[Start of Attachment]
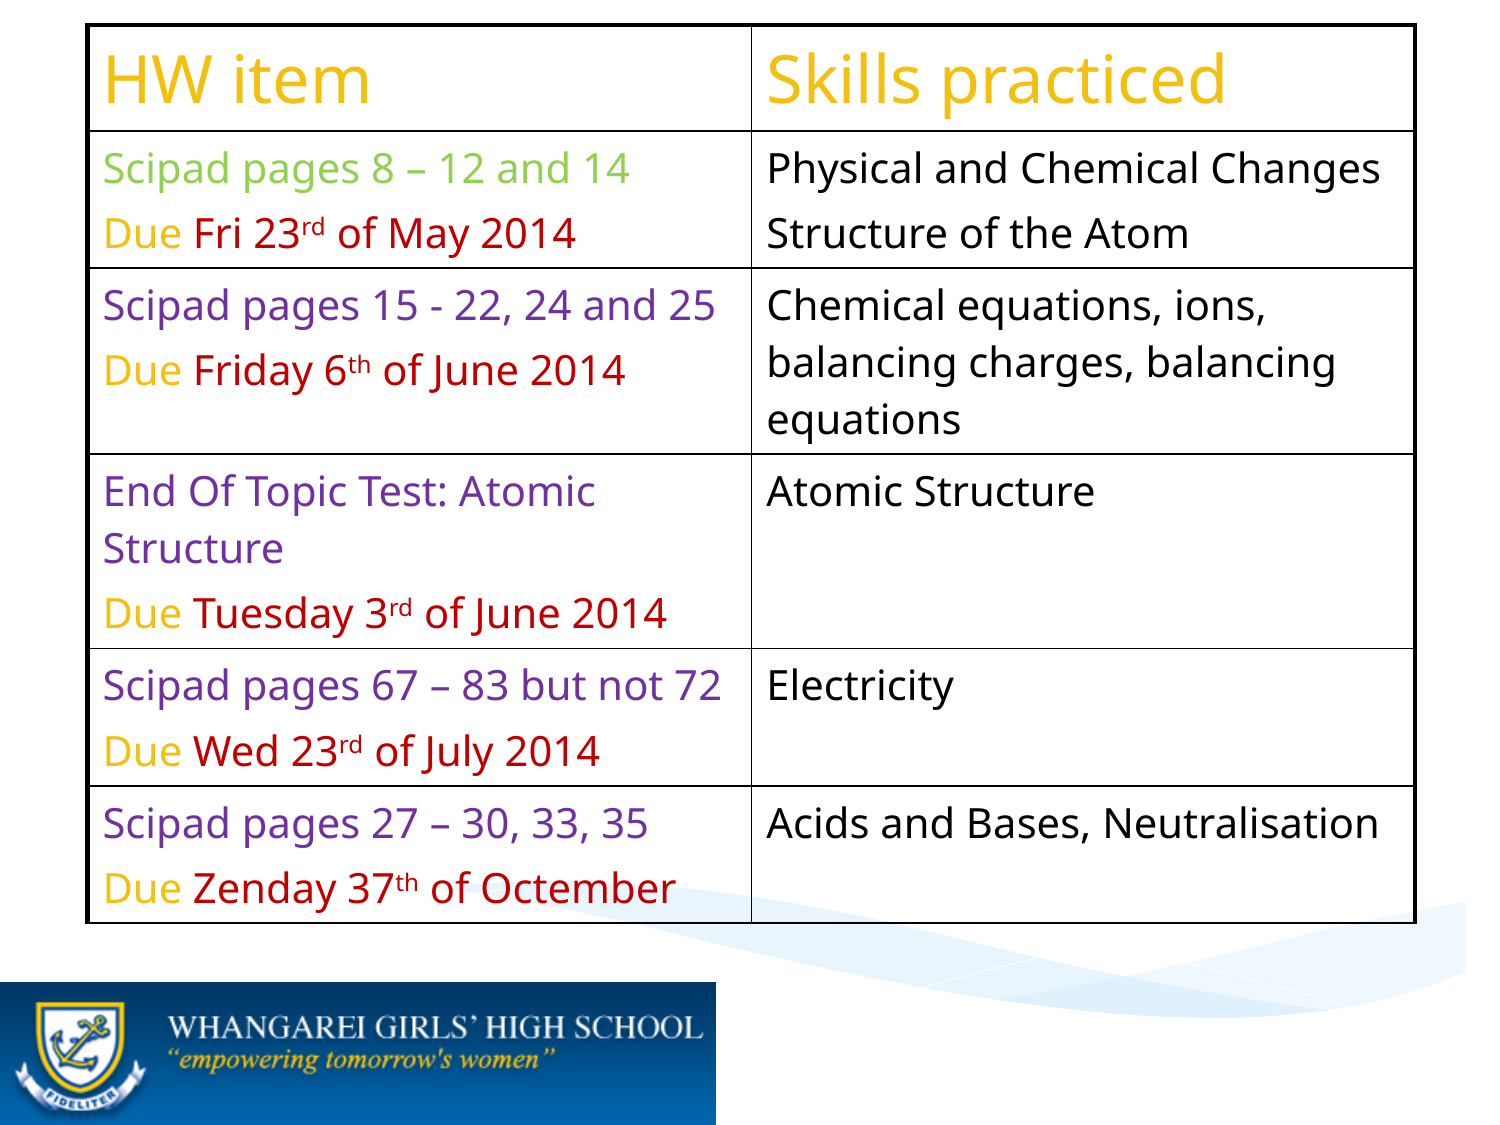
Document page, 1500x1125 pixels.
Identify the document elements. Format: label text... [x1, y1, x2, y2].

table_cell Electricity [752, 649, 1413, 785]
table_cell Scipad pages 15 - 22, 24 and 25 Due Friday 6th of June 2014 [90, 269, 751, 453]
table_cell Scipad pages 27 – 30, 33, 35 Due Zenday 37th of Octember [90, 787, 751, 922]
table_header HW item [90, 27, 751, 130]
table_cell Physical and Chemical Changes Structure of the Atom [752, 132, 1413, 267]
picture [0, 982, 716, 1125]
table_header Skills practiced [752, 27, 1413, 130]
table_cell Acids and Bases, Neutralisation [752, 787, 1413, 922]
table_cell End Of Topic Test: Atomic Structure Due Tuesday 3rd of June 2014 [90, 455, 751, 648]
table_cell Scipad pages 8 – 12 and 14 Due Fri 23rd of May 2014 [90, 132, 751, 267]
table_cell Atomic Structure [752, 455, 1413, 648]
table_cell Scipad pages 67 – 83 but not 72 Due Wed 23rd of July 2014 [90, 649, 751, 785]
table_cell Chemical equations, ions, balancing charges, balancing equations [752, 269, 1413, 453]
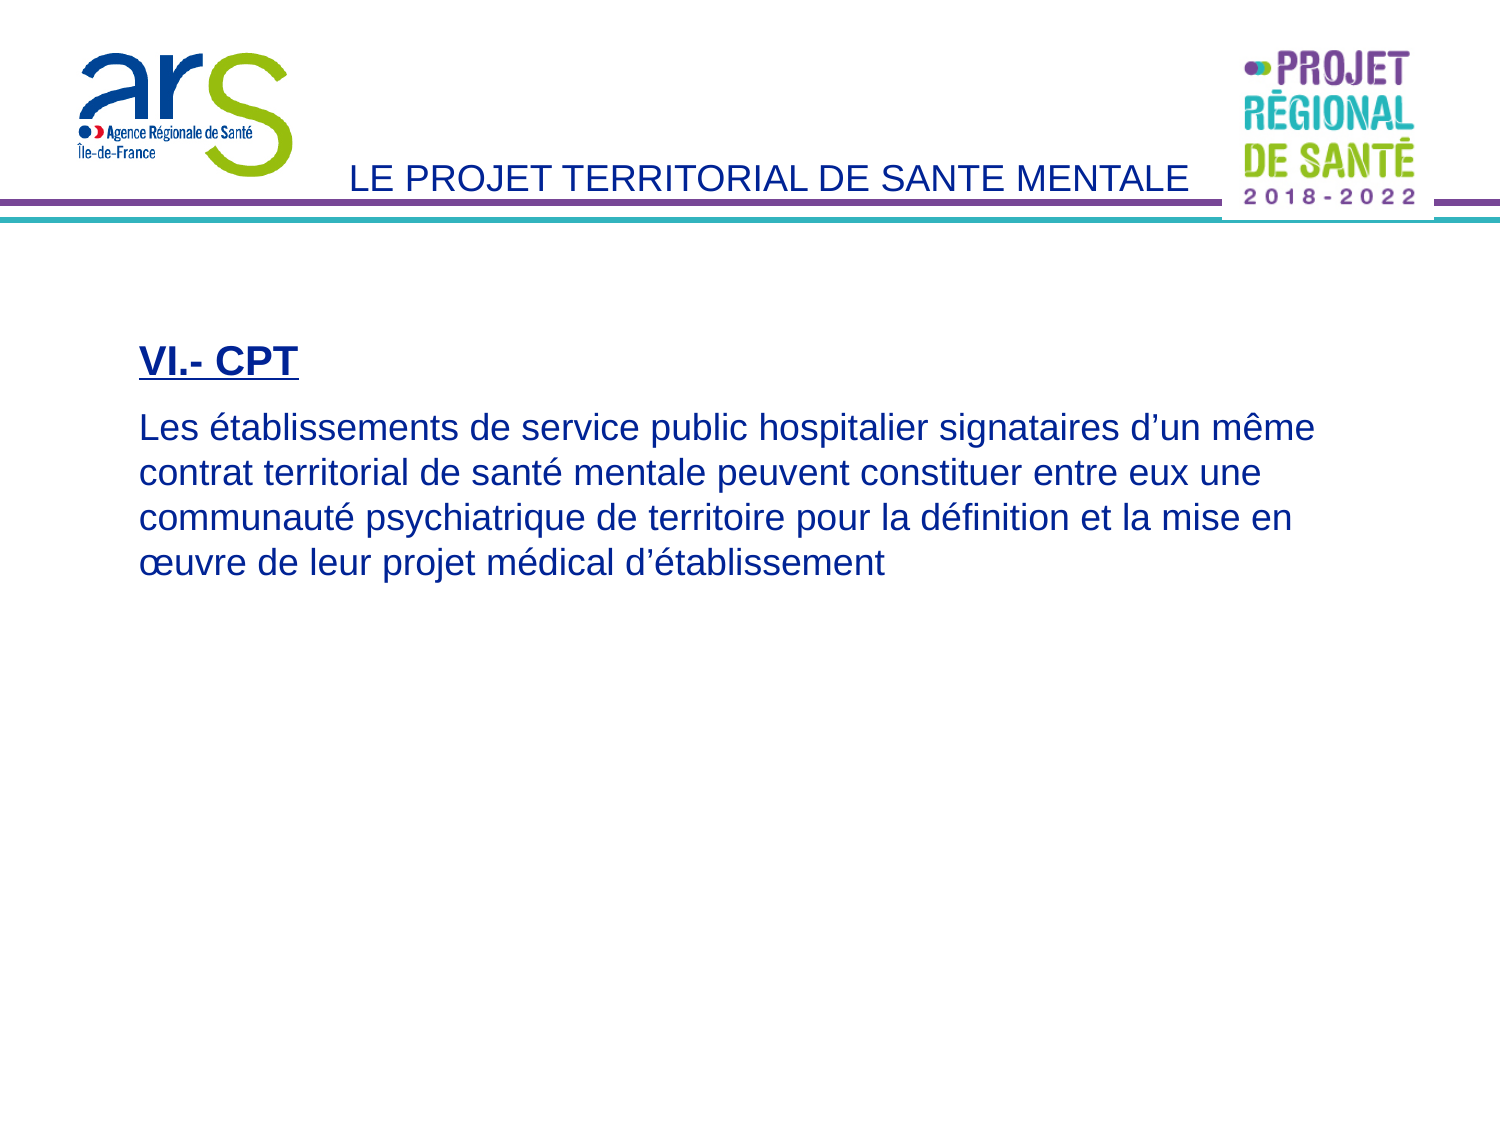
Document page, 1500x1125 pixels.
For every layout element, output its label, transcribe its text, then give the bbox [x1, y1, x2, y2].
[End of Attachment]
» What to work on
Set down each entry again exactly as written. Pictures stay out.

» Exercise solution
Document page, 1500x1125 pixels.
Identify the document elements. Format: label text... [x1, y1, x2, y2].

table_cell Electricity [752, 649, 1413, 785]
table_cell Scipad pages 15 - 22, 24 and 25 Due Friday 6th of June 2014 [90, 269, 751, 453]
table_cell Scipad pages 27 – 30, 33, 35 Due Zenday 37th of Octember [90, 787, 751, 922]
table_header HW item [90, 27, 751, 130]
table_cell Physical and Chemical Changes Structure of the Atom [752, 132, 1413, 267]
picture [0, 982, 716, 1125]
table_header Skills practiced [752, 27, 1413, 130]
table_cell Acids and Bases, Neutralisation [752, 787, 1413, 922]
table_cell End Of Topic Test: Atomic Structure Due Tuesday 3rd of June 2014 [90, 455, 751, 648]
table_cell Scipad pages 8 – 12 and 14 Due Fri 23rd of May 2014 [90, 132, 751, 267]
table_cell Atomic Structure [752, 455, 1413, 648]
table_cell Scipad pages 67 – 83 but not 72 Due Wed 23rd of July 2014 [90, 649, 751, 785]
table_cell Chemical equations, ions, balancing charges, balancing equations [752, 269, 1413, 453]
Document page, 1500x1125 pixels.
For every layout element, output its label, transcribe its text, then give the bbox [x1, y1, x2, y2].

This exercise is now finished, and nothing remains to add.